▶ **Your objective**
Convert every line of the listing below into a two-column Markdown table, with Row for the row number and Line for the line. Omit blank lines and pictures.

▶ **Items**
....

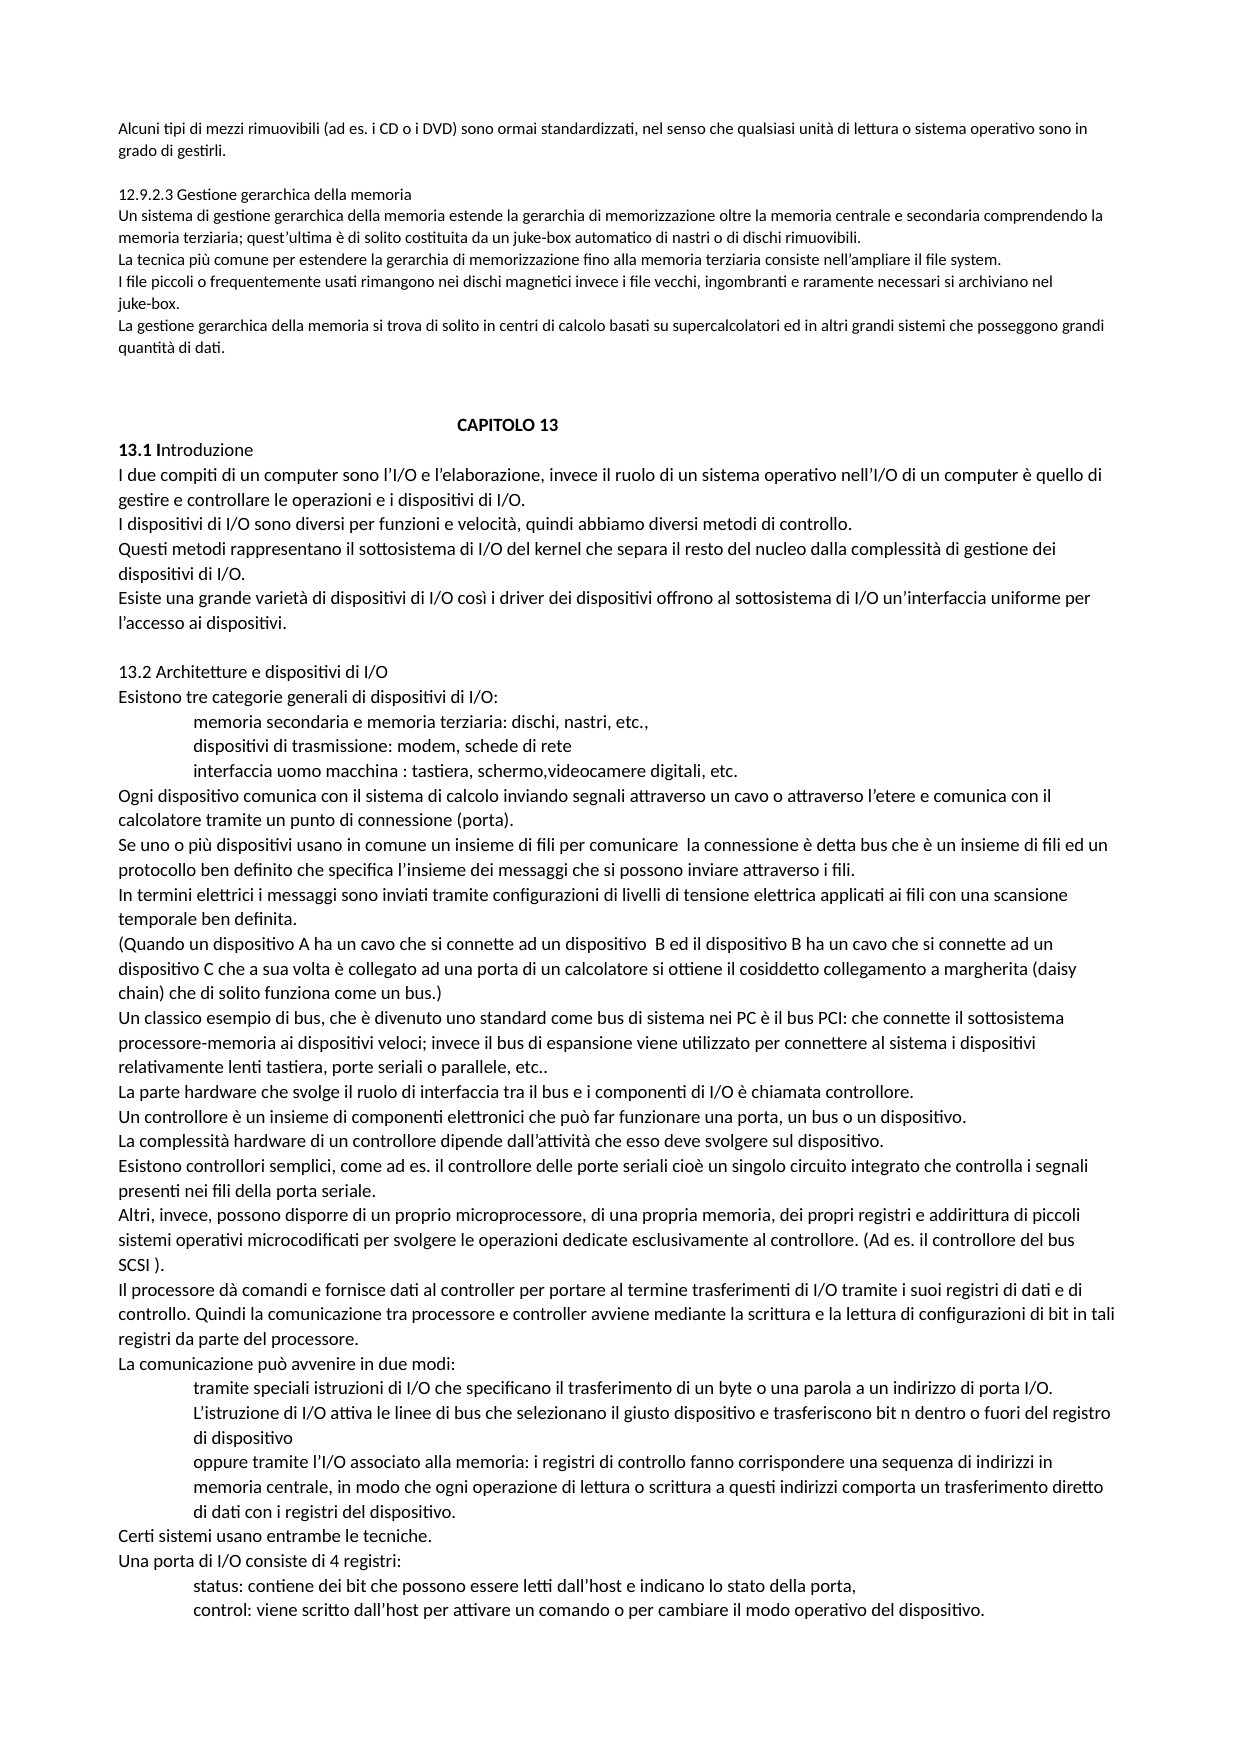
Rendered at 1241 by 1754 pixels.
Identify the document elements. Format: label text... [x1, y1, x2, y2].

text I dispositivi di I/O sono diversi per funzioni e velocità, quindi abbiamo diversi metodi di controllo. [118, 512, 1122, 535]
text Un classico esempio di bus, che è divenuto uno standard come bus di sistema nei PC è il bus PCI: che connette il sottosistema processore-memoria ai dispositivi veloci; invece il bus di espansione viene utilizzato per connettere al sistema i dispositivi relativamente lenti tastiera, porte seriali o parallele, etc.. [118, 1006, 1122, 1078]
text I due compiti di un computer sono l’I/O e l’elaborazione, invece il ruolo di un sistema operativo nell’I/O di un computer è quello di gestire e controllare le operazioni e i dispositivi di I/O. [118, 463, 1122, 511]
text Un controllore è un insieme di componenti elettronici che può far funzionare una porta, un bus o un dispositivo. [118, 1105, 1122, 1128]
text 13.2 Architetture e dispositivi di I/O [118, 661, 1122, 683]
text La comunicazione può avvenire in due modi: [118, 1352, 1122, 1375]
text Esistono tre categorie generali di dispositivi di I/O: [118, 685, 1122, 708]
text Certi sistemi usano entrambe le tecniche. [118, 1524, 1122, 1547]
text I file piccoli o frequentemente usati rimangono nei dischi magnetici invece i file vecchi, ingombranti e raramente necessari si archiviano nel [118, 271, 1122, 292]
text La complessità hardware di un controllore dipende dall’attività che esso deve svolgere sul dispositivo. [118, 1129, 1122, 1152]
text Il processore dà comandi e fornisce dati al controller per portare al termine trasferimenti di I/O tramite i suoi registri di dati e di controllo. Quindi la comunicazione tra processore e controller avviene mediante la scrittura e la lettura di configurazioni di bit in tali registri da parte del processore. [118, 1278, 1122, 1350]
text Ogni dispositivo comunica con il sistema di calcolo inviando segnali attraverso un cavo o attraverso l’etere e comunica con il calcolatore tramite un punto di connessione (porta). [118, 784, 1122, 832]
list tramite speciali istruzioni di I/O che specificano il trasferimento di un byte o una parola a un indirizzo di porta I/O. L’istruzione di I/O attiva le linee di bus che selezionano il giusto dispositivo e trasferiscono bit n dentro o fuori del registro di dispositivo [193, 1376, 1122, 1449]
list oppure tramite l’I/O associato alla memoria: i registri di controllo fanno corrispondere una sequenza di indirizzi in memoria centrale, in modo che ogni operazione di lettura o scrittura a questi indirizzi comporta un trasferimento diretto di dati con i registri del dispositivo. [193, 1451, 1122, 1523]
text Altri, invece, possono disporre di un proprio microprocessore, di una propria memoria, dei propri registri e addirittura di piccoli sistemi operativi microcodificati per svolgere le operazioni dedicate esclusivamente al controllore. (Ad es. il controllore del bus SCSI ). [118, 1204, 1122, 1276]
text La parte hardware che svolge il ruolo di interfaccia tra il bus e i componenti di I/O è chiamata controllore. [118, 1080, 1122, 1103]
text juke-box. [118, 293, 1122, 313]
text Una porta di I/O consiste di 4 registri: [118, 1549, 1122, 1572]
text 13.1 Introduzione [118, 438, 1122, 461]
text Alcuni tipi di mezzi rimuovibili (ad es. i CD o i DVD) sono ormai standardizzati, nel senso che qualsiasi unità di lettura o sistema operativo sono in grado di gestirli. [118, 118, 1122, 160]
text CAPITOLO 13 [118, 414, 1122, 437]
text Un sistema di gestione gerarchica della memoria estende la gerarchia di memorizzazione oltre la memoria centrale e secondaria comprendendo la memoria terziaria; quest’ultima è di solito costituita da un juke-box automatico di nastri o di dischi rimuovibili. [118, 206, 1122, 248]
list memoria secondaria e memoria terziaria: dischi, nastri, etc., [193, 710, 1122, 733]
list interfaccia uomo macchina : tastiera, schermo,videocamere digitali, etc. [193, 759, 1122, 782]
text 12.9.2.3 Gestione gerarchica della memoria [118, 184, 1122, 204]
list control: viene scritto dall’host per attivare un comando o per cambiare il modo operativo del dispositivo. [193, 1599, 1122, 1622]
text Esiste una grande varietà di dispositivi di I/O così i driver dei dispositivi offrono al sottosistema di I/O un’interfaccia uniforme per l’accesso ai dispositivi. [118, 586, 1122, 634]
text Esistono controllori semplici, come ad es. il controllore delle porte seriali cioè un singolo circuito integrato che controlla i segnali presenti nei fili della porta seriale. [118, 1154, 1122, 1202]
list dispositivi di trasmissione: modem, schede di rete [193, 734, 1122, 757]
text (Quando un dispositivo A ha un cavo che si connette ad un dispositivo B ed il dispositivo B ha un cavo che si connette ad un dispositivo C che a sua volta è collegato ad una porta di un calcolatore si ottiene il cosiddetto collegamento a margherita (daisy chain) che di solito funziona come un bus.) [118, 932, 1122, 1004]
list status: contiene dei bit che possono essere letti dall’host e indicano lo stato della porta, [193, 1574, 1122, 1597]
text Se uno o più dispositivi usano in comune un insieme di fili per comunicare la connessione è detta bus che è un insieme di fili ed un protocollo ben definito che specifica l’insieme dei messaggi che si possono inviare attraverso i fili. [118, 833, 1122, 881]
text Questi metodi rappresentano il sottosistema di I/O del kernel che separa il resto del nucleo dalla complessità di gestione dei dispositivi di I/O. [118, 537, 1122, 585]
text La tecnica più comune per estendere la gerarchia di memorizzazione fino alla memoria terziaria consiste nell’ampliare il file system. [118, 249, 1122, 270]
text La gestione gerarchica della memoria si trova di solito in centri di calcolo basati su supercalcolatori ed in altri grandi sistemi che posseggono grandi quantità di dati. [118, 315, 1122, 357]
text In termini elettrici i messaggi sono inviati tramite configurazioni di livelli di tensione elettrica applicati ai fili con una scansione temporale ben definita. [118, 883, 1122, 930]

....

▶ **Answer**
| Row | Line |
|---|---|
| 1 | Rendered at 1241 by 1754 pixels. |
| 2 | Identify the document elements. Format: label text... [x1, y1, x2, y2]. |
| 3 | text I dispositivi di I/O sono diversi per funzioni e velocità, quindi abbiamo diversi metodi di controllo. [118, 512, 1122, 535] |
| 4 | text Un classico esempio di bus, che è divenuto uno standard come bus di sistema nei PC è il bus PCI: che connette il sottosistema processore-memoria ai dispositivi veloci; invece il bus di espansione viene utilizzato per connettere al sistema i dispositivi relativamente lenti tastiera, porte seriali o parallele, etc.. [118, 1006, 1122, 1078] |
| 5 | text I due compiti di un computer sono l’I/O e l’elaborazione, invece il ruolo di un sistema operativo nell’I/O di un computer è quello di gestire e controllare le operazioni e i dispositivi di I/O. [118, 463, 1122, 511] |
| 6 | text Un controllore è un insieme di componenti elettronici che può far funzionare una porta, un bus o un dispositivo. [118, 1105, 1122, 1128] |
| 7 | text 13.2 Architetture e dispositivi di I/O [118, 661, 1122, 683] |
| 8 | text La comunicazione può avvenire in due modi: [118, 1352, 1122, 1375] |
| 9 | text Esistono tre categorie generali di dispositivi di I/O: [118, 685, 1122, 708] |
| 10 | text Certi sistemi usano entrambe le tecniche. [118, 1524, 1122, 1547] |
| 11 | text I file piccoli o frequentemente usati rimangono nei dischi magnetici invece i file vecchi, ingombranti e raramente necessari si archiviano nel [118, 271, 1122, 292] |
| 12 | text La complessità hardware di un controllore dipende dall’attività che esso deve svolgere sul dispositivo. [118, 1129, 1122, 1152] |
| 13 | text Il processore dà comandi e fornisce dati al controller per portare al termine trasferimenti di I/O tramite i suoi registri di dati e di controllo. Quindi la comunicazione tra processore e controller avviene mediante la scrittura e la lettura di configurazioni di bit in tali registri da parte del processore. [118, 1278, 1122, 1350] |
| 14 | text Ogni dispositivo comunica con il sistema di calcolo inviando segnali attraverso un cavo o attraverso l’etere e comunica con il calcolatore tramite un punto di connessione (porta). [118, 784, 1122, 832] |
| 15 | list tramite speciali istruzioni di I/O che specificano il trasferimento di un byte o una parola a un indirizzo di porta I/O. L’istruzione di I/O attiva le linee di bus che selezionano il giusto dispositivo e trasferiscono bit n dentro o fuori del registro di dispositivo [193, 1376, 1122, 1449] |
| 16 | list oppure tramite l’I/O associato alla memoria: i registri di controllo fanno corrispondere una sequenza di indirizzi in memoria centrale, in modo che ogni operazione di lettura o scrittura a questi indirizzi comporta un trasferimento diretto di dati con i registri del dispositivo. [193, 1451, 1122, 1523] |
| 17 | text Altri, invece, possono disporre di un proprio microprocessore, di una propria memoria, dei propri registri e addirittura di piccoli sistemi operativi microcodificati per svolgere le operazioni dedicate esclusivamente al controllore. (Ad es. il controllore del bus SCSI ). [118, 1204, 1122, 1276] |
| 18 | text La parte hardware che svolge il ruolo di interfaccia tra il bus e i componenti di I/O è chiamata controllore. [118, 1080, 1122, 1103] |
| 19 | text juke-box. [118, 293, 1122, 313] |
| 20 | text Una porta di I/O consiste di 4 registri: [118, 1549, 1122, 1572] |
| 21 | text 13.1 Introduzione [118, 438, 1122, 461] |
| 22 | text Alcuni tipi di mezzi rimuovibili (ad es. i CD o i DVD) sono ormai standardizzati, nel senso che qualsiasi unità di lettura o sistema operativo sono in grado di gestirli. [118, 118, 1122, 160] |
| 23 | text CAPITOLO 13 [118, 414, 1122, 437] |
| 24 | text Un sistema di gestione gerarchica della memoria estende la gerarchia di memorizzazione oltre la memoria centrale e secondaria comprendendo la memoria terziaria; quest’ultima è di solito costituita da un juke-box automatico di nastri o di dischi rimuovibili. [118, 206, 1122, 248] |
| 25 | list memoria secondaria e memoria terziaria: dischi, nastri, etc., [193, 710, 1122, 733] |
| 26 | list interfaccia uomo macchina : tastiera, schermo,videocamere digitali, etc. [193, 759, 1122, 782] |
| 27 | text 12.9.2.3 Gestione gerarchica della memoria [118, 184, 1122, 204] |
| 28 | list control: viene scritto dall’host per attivare un comando o per cambiare il modo operativo del dispositivo. [193, 1599, 1122, 1622] |
| 29 | text Esiste una grande varietà di dispositivi di I/O così i driver dei dispositivi offrono al sottosistema di I/O un’interfaccia uniforme per l’accesso ai dispositivi. [118, 586, 1122, 634] |
| 30 | text Esistono controllori semplici, come ad es. il controllore delle porte seriali cioè un singolo circuito integrato che controlla i segnali presenti nei fili della porta seriale. [118, 1154, 1122, 1202] |
| 31 | list dispositivi di trasmissione: modem, schede di rete [193, 734, 1122, 757] |
| 32 | text (Quando un dispositivo A ha un cavo che si connette ad un dispositivo B ed il dispositivo B ha un cavo che si connette ad un dispositivo C che a sua volta è collegato ad una porta di un calcolatore si ottiene il cosiddetto collegamento a margherita (daisy chain) che di solito funziona come un bus.) [118, 932, 1122, 1004] |
| 33 | list status: contiene dei bit che possono essere letti dall’host e indicano lo stato della porta, [193, 1574, 1122, 1597] |
| 34 | text Se uno o più dispositivi usano in comune un insieme di fili per comunicare la connessione è detta bus che è un insieme di fili ed un protocollo ben definito che specifica l’insieme dei messaggi che si possono inviare attraverso i fili. [118, 833, 1122, 881] |
| 35 | text Questi metodi rappresentano il sottosistema di I/O del kernel che separa il resto del nucleo dalla complessità di gestione dei dispositivi di I/O. [118, 537, 1122, 585] |
| 36 | text La tecnica più comune per estendere la gerarchia di memorizzazione fino alla memoria terziaria consiste nell’ampliare il file system. [118, 249, 1122, 270] |
| 37 | text La gestione gerarchica della memoria si trova di solito in centri di calcolo basati su supercalcolatori ed in altri grandi sistemi che posseggono grandi quantità di dati. [118, 315, 1122, 357] |
| 38 | text In termini elettrici i messaggi sono inviati tramite configurazioni di livelli di tensione elettrica applicati ai fili con una scansione temporale ben definita. [118, 883, 1122, 930] |